The International Monetary Fund (IMF) on Tuesday cut gross domestic product (GDP) growth forecast for India for FY23 by 80 basis points to 7.4 per cent. According to report, the growth forecast has been slashed by IMF because of less favourable external conditions and rapid policy tightening by the Reserve Bank of India (RBI).
In an update to its World Economic Outlook report, the IMF on Tuesday said, “For India, the revision reflects mainly less favourable external conditions and more rapid policy tightening.”

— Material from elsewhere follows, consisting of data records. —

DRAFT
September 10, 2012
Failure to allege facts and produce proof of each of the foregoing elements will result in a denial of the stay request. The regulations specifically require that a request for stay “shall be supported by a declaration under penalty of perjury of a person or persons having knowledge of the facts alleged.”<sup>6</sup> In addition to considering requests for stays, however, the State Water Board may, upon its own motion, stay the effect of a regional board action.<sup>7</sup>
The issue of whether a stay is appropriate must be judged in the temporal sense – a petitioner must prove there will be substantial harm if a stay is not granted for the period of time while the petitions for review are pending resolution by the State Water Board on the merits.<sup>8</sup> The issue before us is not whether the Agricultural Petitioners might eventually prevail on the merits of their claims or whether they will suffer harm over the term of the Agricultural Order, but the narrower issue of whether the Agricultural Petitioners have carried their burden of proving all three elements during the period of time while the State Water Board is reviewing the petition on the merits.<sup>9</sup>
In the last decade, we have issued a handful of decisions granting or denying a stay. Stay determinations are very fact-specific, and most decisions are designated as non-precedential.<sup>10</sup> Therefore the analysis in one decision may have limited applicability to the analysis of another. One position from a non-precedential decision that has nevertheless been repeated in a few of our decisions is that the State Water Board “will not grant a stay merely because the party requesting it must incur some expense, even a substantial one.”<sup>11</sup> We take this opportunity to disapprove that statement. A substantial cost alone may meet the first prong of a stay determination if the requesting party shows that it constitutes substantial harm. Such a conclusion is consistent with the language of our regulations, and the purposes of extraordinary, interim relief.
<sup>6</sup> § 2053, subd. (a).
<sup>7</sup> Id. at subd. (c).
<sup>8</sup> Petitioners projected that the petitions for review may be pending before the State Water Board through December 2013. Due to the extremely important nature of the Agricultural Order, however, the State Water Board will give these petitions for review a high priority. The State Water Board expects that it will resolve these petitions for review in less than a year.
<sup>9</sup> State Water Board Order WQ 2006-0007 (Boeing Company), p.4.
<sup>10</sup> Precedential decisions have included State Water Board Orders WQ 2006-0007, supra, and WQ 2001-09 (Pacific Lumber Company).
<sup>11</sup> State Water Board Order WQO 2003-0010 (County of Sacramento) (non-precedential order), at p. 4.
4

The IMF said that a tentative global recovery in 2021 was followed by “increasingly gloomy developments" in 2022 as several shocks hit the world economy, including tighter financial conditions led by higher-than-expected inflation worldwide, a worse-than-anticipated slowdown in China, and negative spillovers from the war in Ukraine.
IMF in its World Economic Outlook Update: Gloomy and More Uncertain, said, “…Likewise, the outlook for India has been revised down by 0.8 percentage point, to 7.4 percent. For India, the revision reflects mainly less favourable external conditions and more rapid policy tightening.”

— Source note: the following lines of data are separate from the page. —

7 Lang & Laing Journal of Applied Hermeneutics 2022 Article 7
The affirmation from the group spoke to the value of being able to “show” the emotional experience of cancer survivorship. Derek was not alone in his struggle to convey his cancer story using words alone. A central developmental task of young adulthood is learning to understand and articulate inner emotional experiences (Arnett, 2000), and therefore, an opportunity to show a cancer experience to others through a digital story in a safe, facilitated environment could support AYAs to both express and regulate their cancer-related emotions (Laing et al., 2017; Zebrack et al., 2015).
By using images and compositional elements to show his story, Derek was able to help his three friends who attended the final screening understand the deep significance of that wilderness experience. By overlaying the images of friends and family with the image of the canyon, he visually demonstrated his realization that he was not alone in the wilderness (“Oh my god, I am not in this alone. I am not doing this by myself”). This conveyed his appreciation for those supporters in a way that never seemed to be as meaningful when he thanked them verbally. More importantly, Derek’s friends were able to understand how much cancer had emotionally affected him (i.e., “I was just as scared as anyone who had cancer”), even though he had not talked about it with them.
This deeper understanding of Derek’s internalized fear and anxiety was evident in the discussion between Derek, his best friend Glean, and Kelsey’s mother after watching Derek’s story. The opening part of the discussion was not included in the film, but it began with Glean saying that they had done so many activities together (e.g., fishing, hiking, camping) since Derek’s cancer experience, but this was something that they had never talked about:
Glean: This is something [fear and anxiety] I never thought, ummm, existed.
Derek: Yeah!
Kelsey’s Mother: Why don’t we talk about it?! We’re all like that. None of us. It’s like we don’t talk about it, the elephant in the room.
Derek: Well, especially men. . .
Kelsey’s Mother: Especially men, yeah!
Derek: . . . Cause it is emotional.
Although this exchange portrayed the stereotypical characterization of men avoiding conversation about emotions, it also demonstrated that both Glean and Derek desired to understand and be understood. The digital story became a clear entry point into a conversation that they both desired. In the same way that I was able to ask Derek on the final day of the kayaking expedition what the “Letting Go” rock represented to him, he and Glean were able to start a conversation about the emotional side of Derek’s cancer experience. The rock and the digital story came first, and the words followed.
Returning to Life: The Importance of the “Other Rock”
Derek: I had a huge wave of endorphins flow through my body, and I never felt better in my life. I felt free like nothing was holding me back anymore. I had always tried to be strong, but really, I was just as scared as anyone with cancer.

Despite the downgrade to the growth forecast, India will remain one of the fastest growing key economies in the world in FY23 and FY24, the IMF said.
The report mentioned China’s growth is estimated to slow down to 3.3 per cent in 2022 from 4.4 per cent estimated earlier.
In its report, IMF has cut its global growth projections for 2022 and 2023, dubbing the world’s economic outlook “gloomy and more uncertain.” The IMF expects the world economy to grow 3.2 per cent this year, before slowing further to a 2.9 per cent GDP rate in 2023.
The revisions mark a downgrade of 0.4 and 0.7 percentage points, respectively, from its April projections.